Students and faculty wrestle with Hatch’s actions and absence

On Nov. 9, Sexual Assault Awareness Support and Advocacy held a open forum about former Associate Professor of Mathematics Jon Hatch and his departure after being charged with secret peeping and sexual exploitation of a minor. The Guilfordian could not record the meeting as what was said in that circle was confidential.

However, the expressed emotions were similar as the meeting progressed. A general sentiment was that the incident created a gap between Hatch and those who thought he knew who he was.

“What Jon did was, allegedly, seriously egregious,” said Associate Professor of Religious Studies Eric Mortensen in an email interview. “I don’t excuse what Jon did, but he remains, in my world, a fundamentally kind man with excellent ethics and a huge heart.”

“We need to remember that the victim here is not Jonathan,” said Associate Professor of Mathematics Benjamin Marlin in an email interview. “Everything that I’ve heard people say (I had to leave the program early) has been very supportive of him, but we have to remember that he did something wrong.”

The ones who chose to speak at the forum knew what Hatch did was wrong and that it was his fault. Those who knew him well could not believe how someone they considered a mentor and friend could do something like this.

“I did feel a little hurt, in part because of what he had allegedly done and in part because of the tone of the articles (that came out at the time),” said senior Bernard Pellett, commodore of Yachting Club, a club for which Hatch had been a faculty advisor, in an email interview. “It was confusing because different news sites stated different sets of charges. It’s still hard to reconcile this thing he did with what I know of his personality and personal convictions.”

“It hurts, of course,” said Marlin. “And that’s something I don’t think I can explain to anyone who doesn’t already understand it. Unfortunately, I’m afraid that there are a lot of us hurting in the same way.”

Some people broke into tears at the forum. Some acknowledged that it may have been easy to condemn Hatch based on how he looks.

“Jonathan is a big, sloppy … man,” said Marlin. “People like to believe that those who are unattractive are also evil. People also love to revel in the mistakes and suffering of others. This has all of that rolled up into one.”

Some news sites reporting on the incident show the type of behavior Marlin references in their comments section. One commenter on TrueCrimeReport.com posted, “Yeah, just by looking at the guy, you could tell he was either a serial killer or a pedophile.”

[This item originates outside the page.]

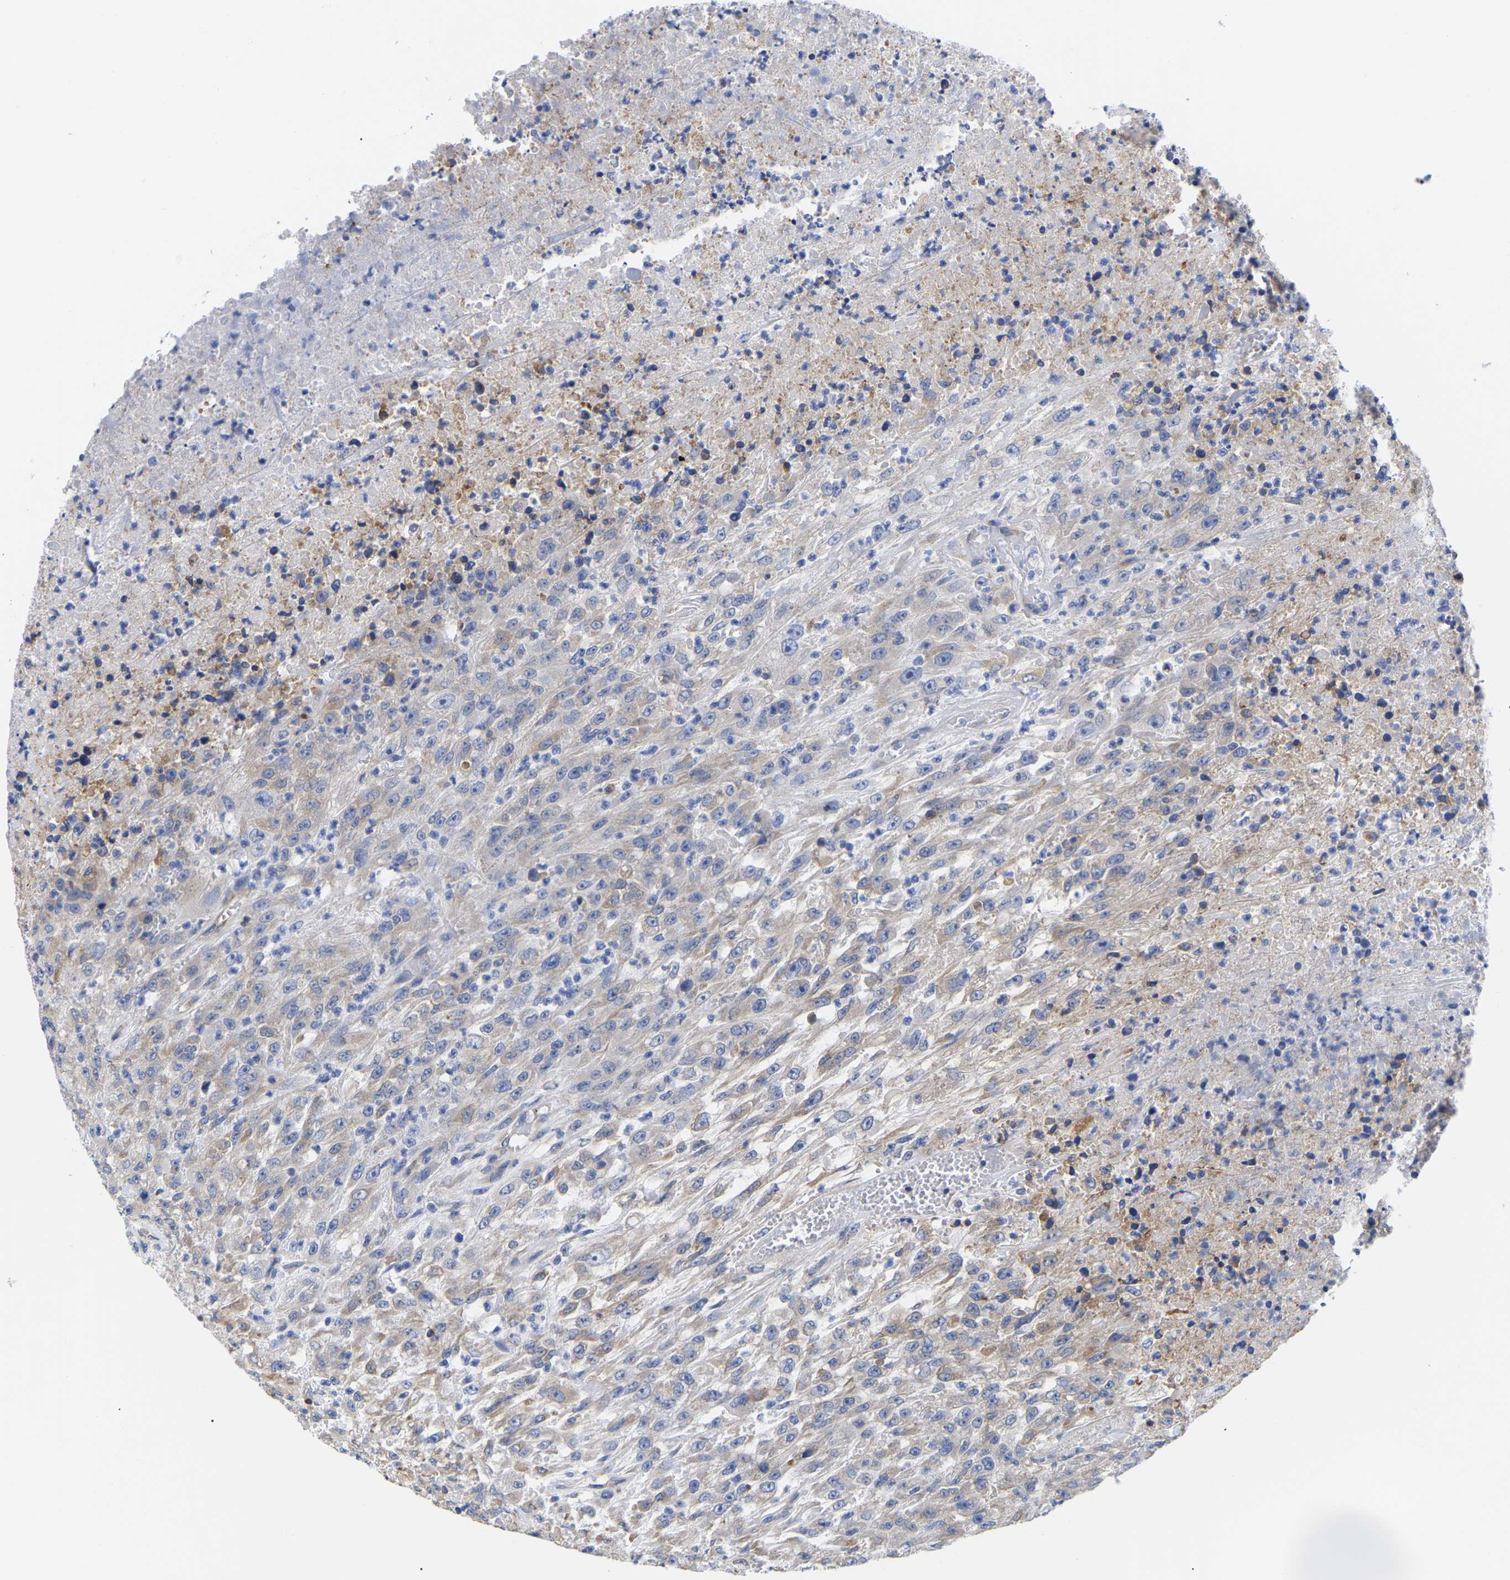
{"staining": {"intensity": "weak", "quantity": "25%-75%", "location": "cytoplasmic/membranous"}, "tissue": "urothelial cancer", "cell_type": "Tumor cells", "image_type": "cancer", "snomed": [{"axis": "morphology", "description": "Urothelial carcinoma, High grade"}, {"axis": "topography", "description": "Urinary bladder"}], "caption": "Brown immunohistochemical staining in human urothelial cancer demonstrates weak cytoplasmic/membranous staining in about 25%-75% of tumor cells. The staining is performed using DAB (3,3'-diaminobenzidine) brown chromogen to label protein expression. The nuclei are counter-stained blue using hematoxylin.", "gene": "CFAP298", "patient": {"sex": "male", "age": 46}}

“It is a natural thing to demonize folks whom are convenient anonymous centers of vitriolic magnetism,” said Mortensen. “When you love someone who did something that hurt others, you have to struggle … to both prioritize hope and health for the victim, while maintaining your love for someone you know to be a fundamentally kind person.”

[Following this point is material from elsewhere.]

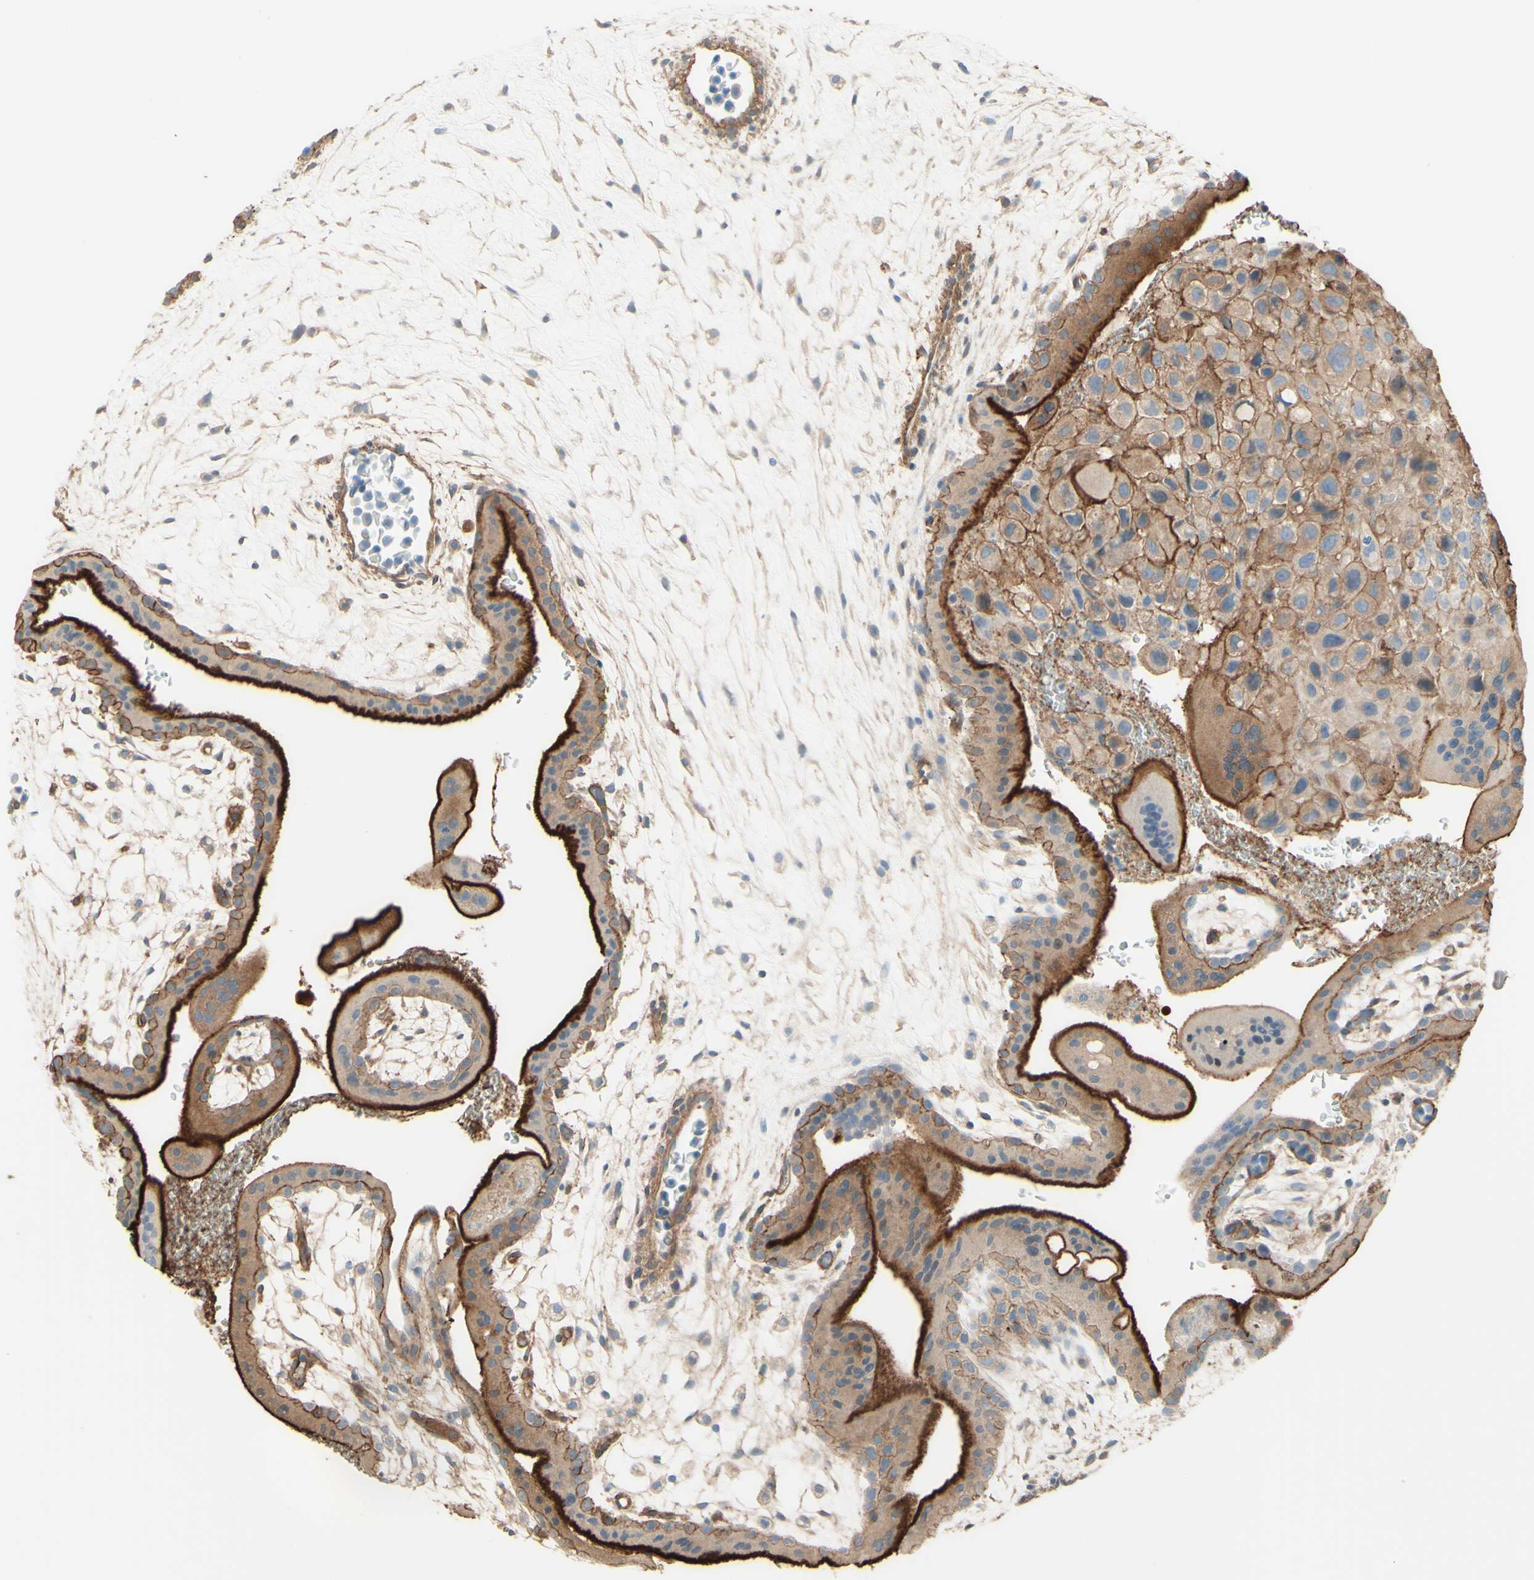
{"staining": {"intensity": "weak", "quantity": ">75%", "location": "cytoplasmic/membranous"}, "tissue": "placenta", "cell_type": "Decidual cells", "image_type": "normal", "snomed": [{"axis": "morphology", "description": "Normal tissue, NOS"}, {"axis": "topography", "description": "Placenta"}], "caption": "Protein staining of normal placenta exhibits weak cytoplasmic/membranous expression in approximately >75% of decidual cells. Using DAB (3,3'-diaminobenzidine) (brown) and hematoxylin (blue) stains, captured at high magnification using brightfield microscopy.", "gene": "MTM1", "patient": {"sex": "female", "age": 35}}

For the most part, the circle of 50 students, professors, and alumni felt that the incident did not make Hatch less of a human being.

“Jon cares a ton about this community,” said Mortensen. “And I’m glad to see the community coming together to try to wrestle with and digest what Jon is alleged to have done, and to move forward in a way that is best for the community.”

Another sentiment was to not lose sight of the victim in discussing the incident.

“It’s hard to say anything about the victim, since we don’t know anything about her except that she had been a student of Jon’s for a long time,” said Pellett. “My heart goes out to her, of course. I wish her the best in terms of dealing with it.”

As hard as it may be to forgive Hatch for what he did, Marlin believes that this should not hinder trust held within current and future relationships.

“We must not allow ourselves to collapse in and become hard and jaded from this,” said Marlin. “If you never risk yourself, you may reduce your chance of being hurt. But you will also miss so many opportunities for friendship and love.”